強いメンタルを身につけるために欠かせないのは、成功体験です。その成功体験を得るために必要なのは、挑戦です。何かをやるかやらないか、またAかBかといった選択に直面したとき、難しいほうを選ぶ習慣をつけましょう。やらなければ結果が出ないのは当たり前だし、難しいほうを選べば、失敗したときに諦めがつきます。逆に、失敗するのが当たり前の場面で成功すれば自信になり、失敗したら失敗したで学びを得られるものです。もし苦手に感じているプレゼンがあったら、あえて買って出てみる。そこまでいい出来ではなくても「大きな声で話すことはできた」「途中間違えたけど修正できた」と、ポジティブ要素を見つけ出せばいいのです。

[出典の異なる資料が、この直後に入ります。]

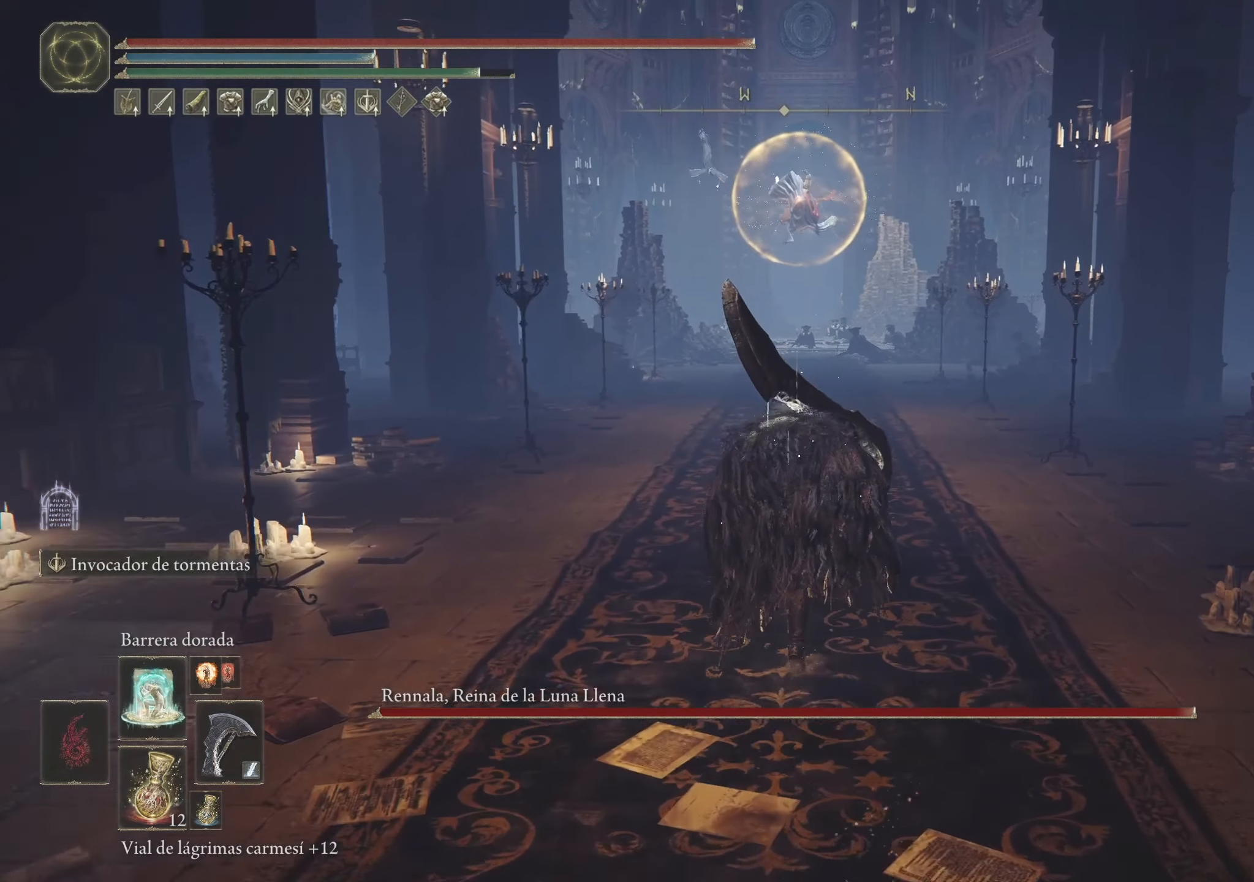
{"keys": ["space", "w"], "mouse": [], "events": []}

ネガティブになりがちな原因は、自信がないからです。「自分にはできない」と思い込んでいたのが、小さな成功の積み重ねによって「やればできる」という小さな自信が生まれてきます。その種はやがて何事にも動じない心に育っていくのです。

【図表】「動じない心」の基礎! ポジティブなメンタルをつくるには

「こいつは宇宙人」と感性を鈍らせる

では、動じない心を身につけるための具体的な方法を教えましょう。

まず第一に、感度を下げること。刑事の仕事のひとつに検視があり、水死や焼死などいろいろなご遺体に接します。かつて小学生の女の子のご遺体を検視したことがありました。ちょうど自分の娘が同じ年頃でしたから、どうしても重ね合わせてしまいます。しかし感情を揺さぶられて泣いていては、仕事になりません。

そんなときは、自分の感度を鈍らせるように努めます。「ここは映画のセットで、俺は検視を担当する刑事を演じているんだ」と思い込み、感情をコントロールするのです。

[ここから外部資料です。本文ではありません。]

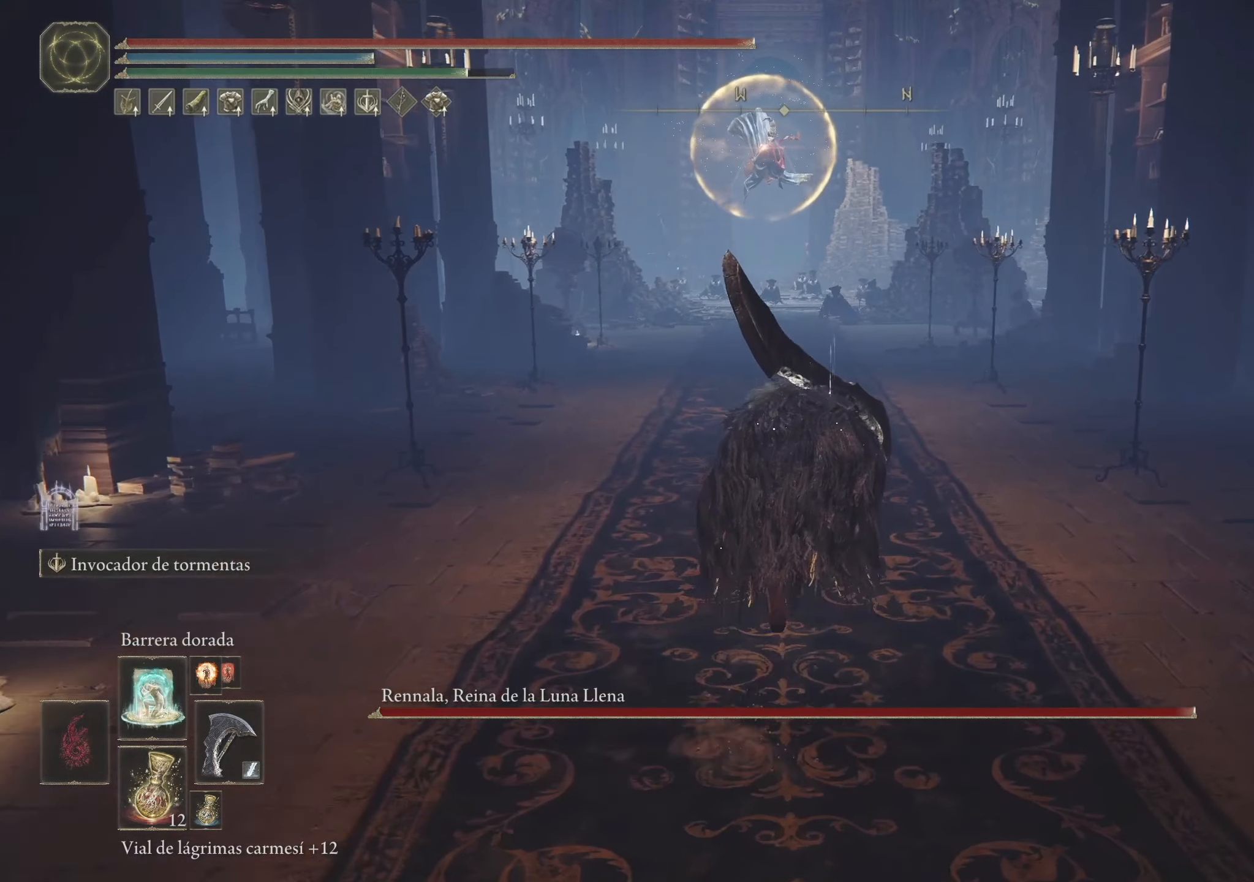
{"keys": ["space", "w"], "mouse": [], "events": []}
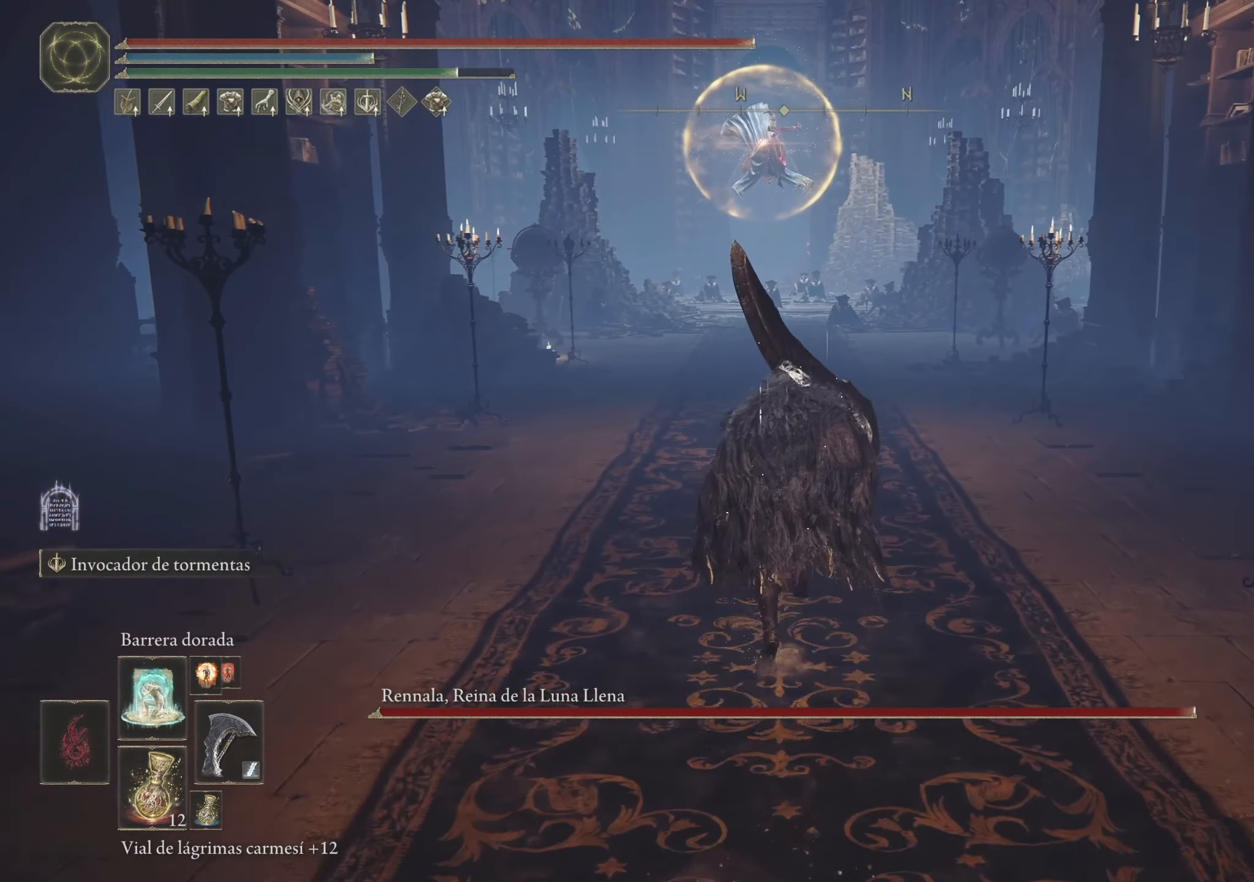
{"keys": ["space", "w"], "mouse": [], "events": []}
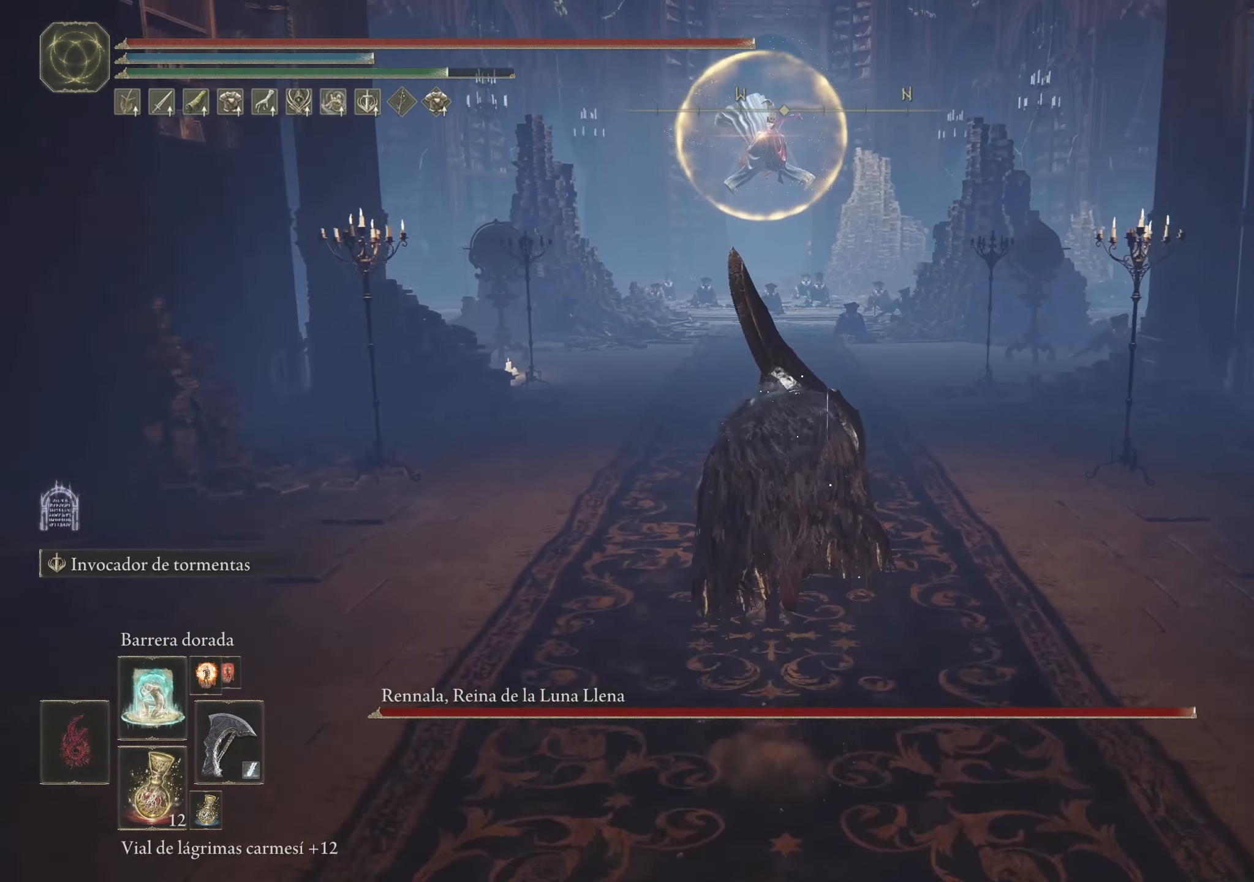
{"keys": ["space", "w"], "mouse": [], "events": []}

ビジネスパーソンが日々パワハラ上司と接していたら、メンタルが落ちていくのは当たり前です。そこは「はい、はい」と頷きつつ、「こいつはどこかの惑星から来た宇宙人だから、仕方がない」と自分の感性を鈍らせてしまえば、「この上司とずっと仕事をするわけじゃないし、反面教師だと思ってしばらく付き合うか」と、冷静になることができます。

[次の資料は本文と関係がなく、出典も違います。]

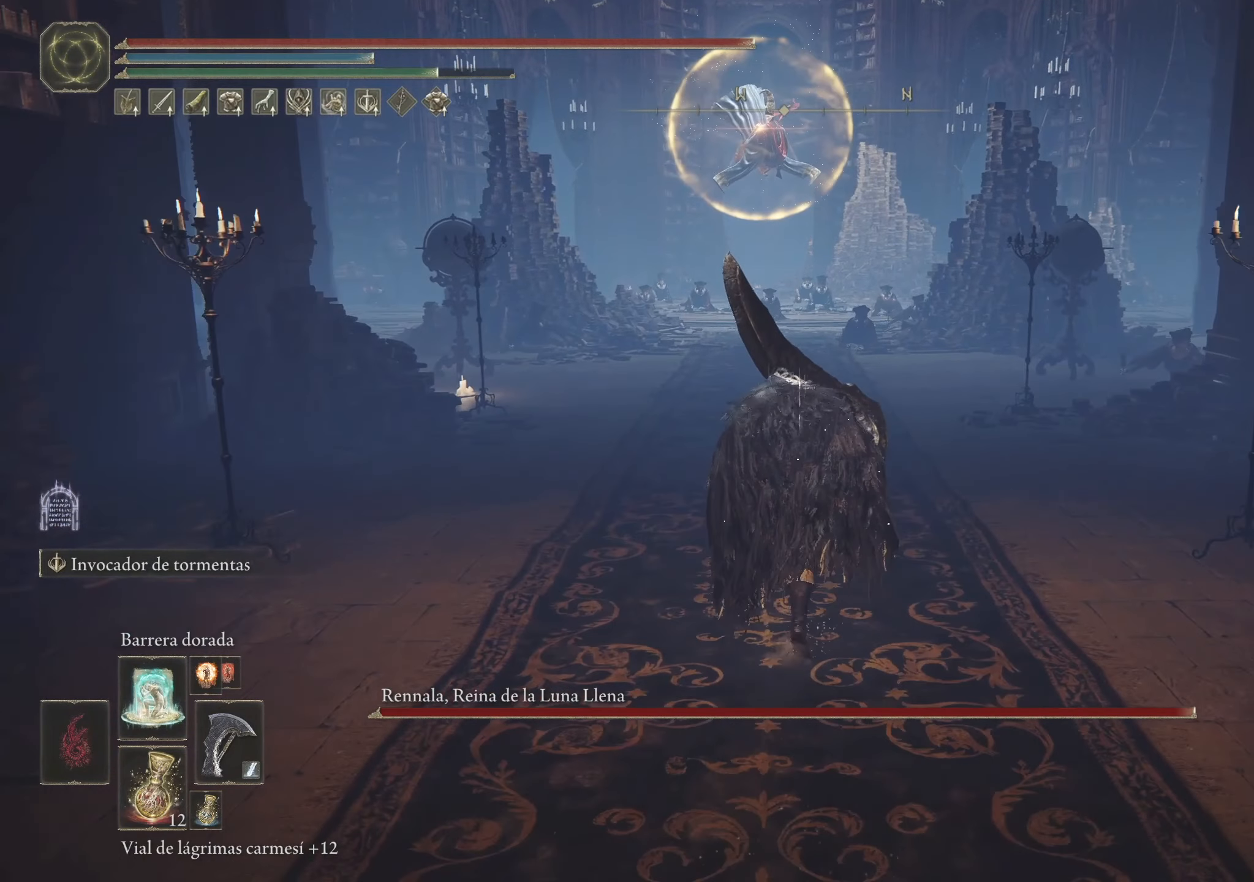
{"keys": ["space", "w"], "mouse": [], "events": []}
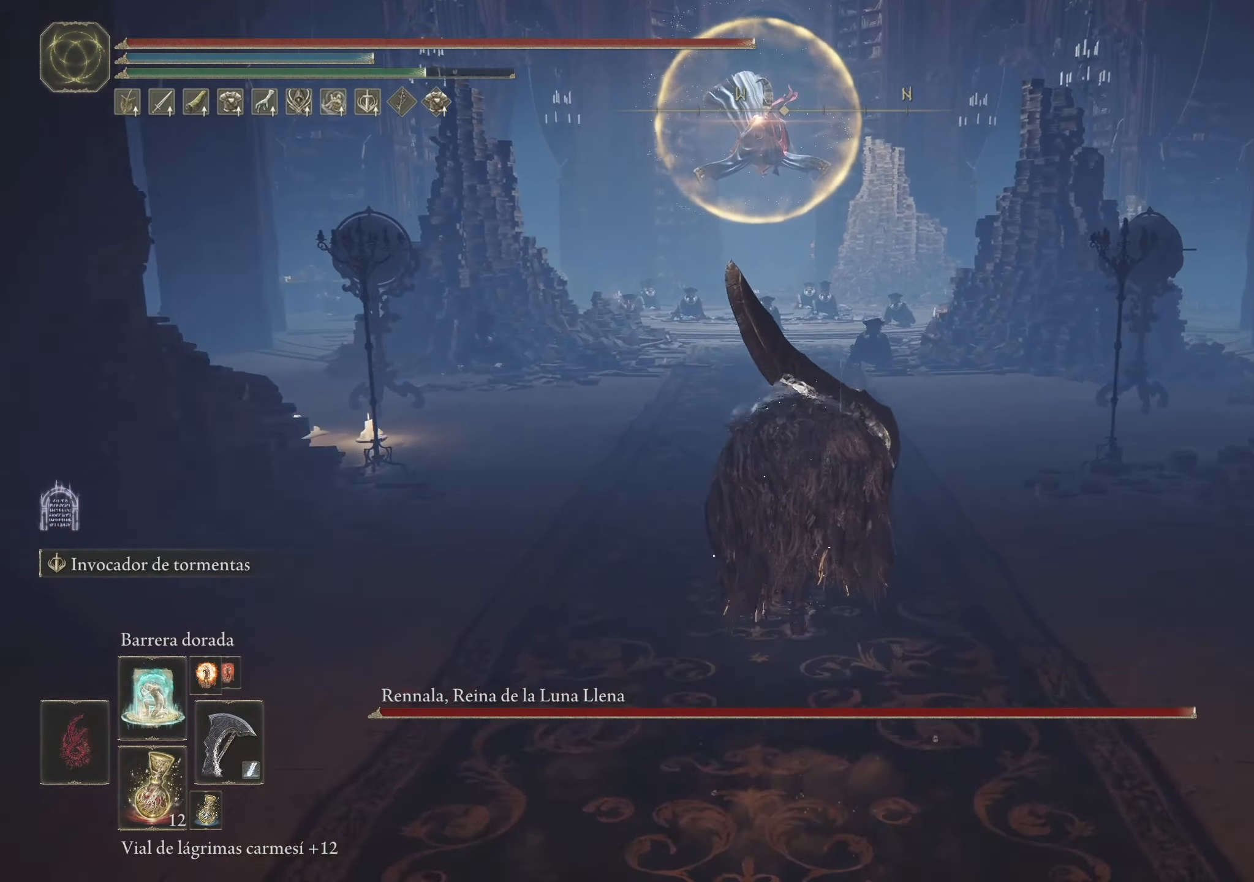
{"keys": ["a", "space", "w"], "mouse": [], "events": [[300, "a", "down"]]}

覚悟を決めることも大切です。刑事時代に、抗争を続ける暴力団の事務所へ突入したことがあります。防弾チョッキを着けているとはいえ、私は現場の指揮官でしたから、先頭で入らなければいけません。逃げられない以上、もはや覚悟を決めるだけ。「撃たれても仕方ない。頭だけは外してくれ」と念じていました。

ビジネスシーンであれば、「ここで失敗したって、命まで取られるわけじゃない」と開き直れるはずです。覚悟を決めることで心が落ち着き、周りの状況がよく見えるようになります。

また、自分より格上の人や初対面の人と相対するときは、自然に腰が引けてしまうものです。こんなケースでは、心の中で「生徒と先生の関係に置き換える」といいでしょう。こちらは生徒。向こうは先生だと思って教えを乞うような態度で接すれば、ビビらずにすみ、相手を嫌な気持ちにさせることもありません。

誰かを守る立場になってみることも、効果的な方法です。警察官は市民を守らなければいけないので、自ずと強くならざるをえません。同じように、子どもを守る親や従業員を抱える経営者の立場に我が身を置けば、「メンタルが弱くて……」と縮こまってはいられないはずです。

他人の目を気にしすぎて、緊張してしまう場合もあります。そうなると「こんなことを言うのは恥ずかしい」「失敗したら笑われるのではないか」などと考えすぎて、勇気を奮って向かうことができません。私は変装して尾行や張り込みをした経験がありますが、環境に溶け込むコツは、自意識を捨てることです。他人は自分のことなど意外と見ていません。こちらが意識しすぎるせいで、かえって目立ってしまうのです。周囲から見られている意識をなくすことで、緊張は和らぎます。